Personal information
- Full name: Johnathan James Herd
- Date of birth: 3 October 1989 (age 36)
- Place of birth: Huntingdon, England
- Height: 5 ft 9 in (1.75 m)
- Position: Defender

Team information
- Current team: St Ives Town

Youth career
- 0000–2008: Southend United

Senior career*
- Years: Team / Apps / (Gls)
- 2008–2011: Southend United / 42 / (0)
- 2011–2012: Ebbsfleet United / 22 / (1)
- 2012–2017: Bishop's Stortford / 148 / (2)
- 2017–2019: St Neots Town / 72 / (5)
- 2019–2022: Peterborough Sports
- 2022: → Mildenhall Town (loan)
- 2022–: St Ives Town / 0 / (0)

= Johnny Herd =

English association football player

Johnathan James Herd (born 3 October 1989) is an English footballer who plays as a defender for St Ives Town.

==Playing career==
Herd made his debut for Southend United away at Telford United, in the 2–2 draw in the FA Cup first round on 8 November 2008 .
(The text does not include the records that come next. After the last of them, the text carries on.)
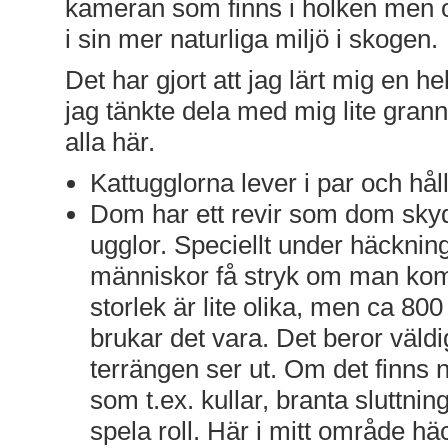
kameran som finns i holken men 
i sin mer naturliga miljö i skogen.
Det har gjort att jag lärt mig en h
jag tänkte dela med mig lite grann
alla här.
Kattugglorna lever i par och hål
Dom har ett revir som dom sky
ugglor. Speciellt under häckni
människor få stryk om man kom
storlek är lite olika, men ca 800
brukar det vara. Det beror väld
terrängen ser ut. Om det finns 
som t.ex. kullar, branta sluttni
spela roll. Här i mitt område hä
He was in the Southend United starting line up for the FA Cup third-round game against Chelsea at Stamford Bridge. Southend's equaliser came from a Herd long throw, which was inadvertently flicked on by Ricardo Carvalho for Peter Clarke to score. In May 2011, he was one of five players told they were to be released by the club.

On 11 August 2011, Herd signed for Ebbsfleet United, and in early September he scored his first career goal in the away tie at Kidderminster Harriers in a 2–2 draw. Herd's appearances were less regular in the second half of the season due to the form of Joe Howe and he was released by Ebbsfleet at the end of the season. Following his release, Herd signed for Bishop's Stortford on a one-year deal.

On 20 January 2017, it was confirmed that Herd had joined St Neots Town. Following financial issues at the club, Herd signed for Southern League Division One Central side Peterborough Sports in February 2019. In March 2022, Herd joined Mildenhall Town on loan. Herd achieved two promotions with Peterborough Sports as they reached the National League North during his final season.

In July 2022, Herd joined St Ives Town.

==Personal life==
He is the son of Andrew Herd who played as an Ewok and Jawa in the Star Wars trilogy Return of the Jedi,
Also as a Gringotts Goblin in the Harry Potter trilogy Philosophers Stone and Deathly Hallows part 2.
Johnny is also great-grandson of Fred Herd (Professional Golfer at St Andrews golf club Fyfe Scotland) who won the US Open golf championship in 1898.